--- TEXT SECTION ---
************

N Sampath Ganesh v. Union of India
and Anr.
(Cr. Writ Petition No. 4144 of
2019)
- Nikhil Sukhija
Facts
Union
of India through Ministry of Corporate Affairs made prayer under Section 140
(5) of the Companies Act, 2013 (“2013 Act”) for investigating against the
statutory auditors of IL &FS financial services limited (“IFIN”) regarding
the constant ever-greening of debts extended to subsidiary companies of
IL&FS Limited.
The
statutory auditors had factually ceased to be company auditors (CA) of the IFIN
and another auditor had been appointed by the company. On this basis, the
ex-statutory auditors questioned the maintainability of the Company Petition
presented to NCLT. NCLT has by impugned order rejected these objections and
held the Company Petition presented by Union of India to be maintainable.
In
the present case, bunch of petitions has been filed by the ex-statutory
auditors of the IFIN against the orders passed by the National Company Law
Tribunal (NCLT). Questioning the Constitutionality
of Section 140(5) of the 2013 Act and the directions issued by the Union of
India to lodge prosecution under Section 212 (14) of the 2103 Act, the
Petitioners are arguing only on the law points in this case.
Issues
1.
Whether
Section 140(5) of 2013 Act is unconstitutional for being in violation of
Article 14?
Held: That
Section 140(5) of the Companies Act, 2013 is not unconstitutional. The Hon’ble
High Court of Bombay based its finding on the following points:
i.
Advocate for petitioners submitted that
unequal treatment of Directors of a company and the Company Auditors renders
the provision to be unconstitutional in nature. For basing its argument, it
placed reliance upon State of Rajasthan
v. Mukan Chand[1],
whereby the conditions were laid down by the Constitution Bench for a provision
to pass the test of permissible classification, two conditions must be
fulfilled, namely,
Ø That
the classification must be founded on an intelligible differentia.
Ø That
the differentia must have a rational relationship to the object sought to be
achieved by the statute in question.
ii.
Hon’ble High Court noted that the twin
test is not relevant to the circumstances of the case because the Directors of
a company forms a distinct class while the CA stands entirely on a different
footing and cannot be seen as an officer or subordinate to the Company in any
manner.
2.
Whether
Section 140(5) of the 2013 Act violates the principle of double jeopardy?
Held: That
the Section 140(5) of 2013 Act does not violates the principle of double
jeopardy enshrined under Article 20(2) of the Constitution of India. To support
its findings, the Hon’ble Court based its decision on the following:
i.
The powers under the provisions
contained in Section 132, 140(5) and Section 447 of the 2013 Act cannot be seen
as parallel powers and the same are workable. The Hon’ble Court placed its
reliance on Raja Ram Pal v. Hon. Speaker, Lok Sabha[2] to
support its reasoning which stated, “In a
modern State it is often necessary for the good of the country that parallel
powers should exist in different authorities. It is not inevitable that such
powers will clash. It would be defeatism to take the view that in our country
men would not be available to work these powers smoothly and in the best
interests of the people and without producing friction”.

************

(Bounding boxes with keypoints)
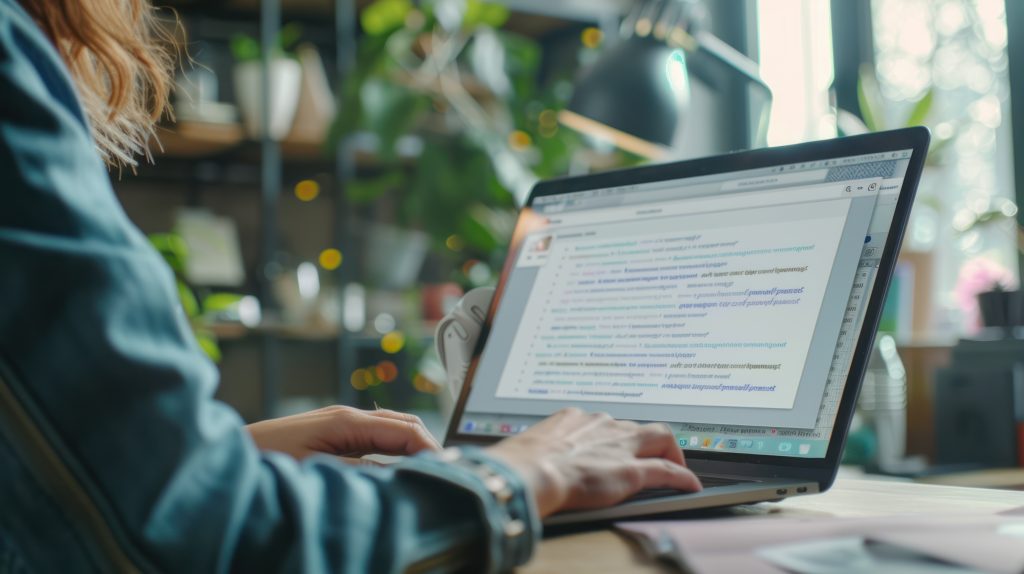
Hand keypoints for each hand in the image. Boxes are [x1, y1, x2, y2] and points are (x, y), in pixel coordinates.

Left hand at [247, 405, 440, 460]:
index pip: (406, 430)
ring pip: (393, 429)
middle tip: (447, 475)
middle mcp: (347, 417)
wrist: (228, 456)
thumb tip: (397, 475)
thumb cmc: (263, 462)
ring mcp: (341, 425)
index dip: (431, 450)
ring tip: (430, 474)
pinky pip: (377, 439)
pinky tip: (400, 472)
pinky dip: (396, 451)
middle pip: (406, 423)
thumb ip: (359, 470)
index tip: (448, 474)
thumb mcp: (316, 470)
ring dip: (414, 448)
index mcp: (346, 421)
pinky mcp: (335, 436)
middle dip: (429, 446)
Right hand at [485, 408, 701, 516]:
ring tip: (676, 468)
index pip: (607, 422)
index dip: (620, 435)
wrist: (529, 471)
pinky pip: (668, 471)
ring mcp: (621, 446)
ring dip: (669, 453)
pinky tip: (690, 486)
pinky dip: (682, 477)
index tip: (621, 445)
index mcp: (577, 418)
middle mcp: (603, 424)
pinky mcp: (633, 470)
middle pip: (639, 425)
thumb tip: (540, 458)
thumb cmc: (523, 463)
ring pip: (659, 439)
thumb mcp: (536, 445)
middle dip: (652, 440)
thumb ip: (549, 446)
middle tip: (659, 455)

************

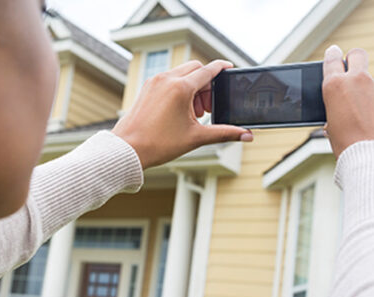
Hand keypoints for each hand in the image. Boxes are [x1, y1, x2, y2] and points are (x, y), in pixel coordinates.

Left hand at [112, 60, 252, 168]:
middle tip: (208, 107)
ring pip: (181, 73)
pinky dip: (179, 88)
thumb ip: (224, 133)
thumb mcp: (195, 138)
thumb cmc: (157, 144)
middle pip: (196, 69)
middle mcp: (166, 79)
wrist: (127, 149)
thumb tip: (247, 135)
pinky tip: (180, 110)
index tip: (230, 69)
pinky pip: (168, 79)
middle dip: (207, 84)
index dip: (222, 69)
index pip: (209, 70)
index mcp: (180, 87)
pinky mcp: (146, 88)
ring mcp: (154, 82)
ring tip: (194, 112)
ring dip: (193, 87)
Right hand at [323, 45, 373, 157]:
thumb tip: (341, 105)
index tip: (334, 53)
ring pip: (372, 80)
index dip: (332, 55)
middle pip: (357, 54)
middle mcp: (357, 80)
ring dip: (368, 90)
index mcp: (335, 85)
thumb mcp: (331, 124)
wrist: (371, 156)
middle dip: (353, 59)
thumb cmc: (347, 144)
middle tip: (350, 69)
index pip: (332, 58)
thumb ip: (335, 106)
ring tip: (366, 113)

************

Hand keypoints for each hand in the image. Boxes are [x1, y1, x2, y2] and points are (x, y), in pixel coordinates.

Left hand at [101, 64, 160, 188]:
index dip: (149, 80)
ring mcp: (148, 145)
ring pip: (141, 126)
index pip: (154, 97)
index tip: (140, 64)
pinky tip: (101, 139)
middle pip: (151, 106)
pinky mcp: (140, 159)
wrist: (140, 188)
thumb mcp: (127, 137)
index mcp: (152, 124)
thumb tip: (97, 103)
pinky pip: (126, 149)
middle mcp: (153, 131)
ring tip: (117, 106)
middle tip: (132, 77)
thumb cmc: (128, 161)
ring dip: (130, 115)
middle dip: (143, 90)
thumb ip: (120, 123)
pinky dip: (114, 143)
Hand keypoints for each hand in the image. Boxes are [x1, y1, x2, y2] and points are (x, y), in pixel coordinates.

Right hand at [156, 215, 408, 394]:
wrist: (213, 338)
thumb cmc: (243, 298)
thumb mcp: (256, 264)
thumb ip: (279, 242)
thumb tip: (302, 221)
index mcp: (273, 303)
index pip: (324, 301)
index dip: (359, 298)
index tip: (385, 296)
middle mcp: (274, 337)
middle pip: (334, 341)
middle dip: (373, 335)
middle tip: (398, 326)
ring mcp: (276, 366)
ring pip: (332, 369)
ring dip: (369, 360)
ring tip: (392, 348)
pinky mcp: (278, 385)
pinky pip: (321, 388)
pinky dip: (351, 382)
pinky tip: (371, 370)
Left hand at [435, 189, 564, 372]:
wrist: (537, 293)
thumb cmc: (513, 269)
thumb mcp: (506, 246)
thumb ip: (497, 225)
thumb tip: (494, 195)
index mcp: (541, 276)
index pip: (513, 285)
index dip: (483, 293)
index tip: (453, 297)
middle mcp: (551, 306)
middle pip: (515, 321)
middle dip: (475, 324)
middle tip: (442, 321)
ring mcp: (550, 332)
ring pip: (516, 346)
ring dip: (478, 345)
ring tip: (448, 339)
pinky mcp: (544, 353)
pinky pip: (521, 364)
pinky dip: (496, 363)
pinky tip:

************

--- PARTS OF THE EXERCISE ---
• a. Do the following statements agree with the case summary? Answer yes or no for each, quoting the deciding words: (i) The High Court held that Section 140(5) of the Companies Act, 2013 is unconstitutional. (ii) The petitions were filed by the ex-statutory auditors of IFIN. (iii) NCLT accepted the objections to the maintainability of the Company Petition.
• b. In the case summary, which case did the petitioners' advocate rely on for the conditions of permissible classification?
• c. Reproduce the passage of the case summary starting with "Advocate for petitioners" and going on through "statute in question.".

--- SOLUTIONS BELOW ---
• a.
(i) No: "Section 140(5) of the Companies Act, 2013 is not unconstitutional."
(ii) Yes: "bunch of petitions has been filed by the ex-statutory auditors of the IFIN"
(iii) No: "NCLT has by impugned order rejected these objections"

• b. State of Rajasthan v. Mukan Chand.

• c.
Advocate for petitioners submitted that
unequal treatment of Directors of a company and the Company Auditors renders
the provision to be unconstitutional in nature. For basing its argument, it
placed reliance upon State of Rajasthan
v. Mukan Chand[1],
whereby the conditions were laid down by the Constitution Bench for a provision
to pass the test of permissible classification, two conditions must be
fulfilled, namely,
Ø That
the classification must be founded on an intelligible differentia.
Ø That
the differentia must have a rational relationship to the object sought to be
achieved by the statute in question.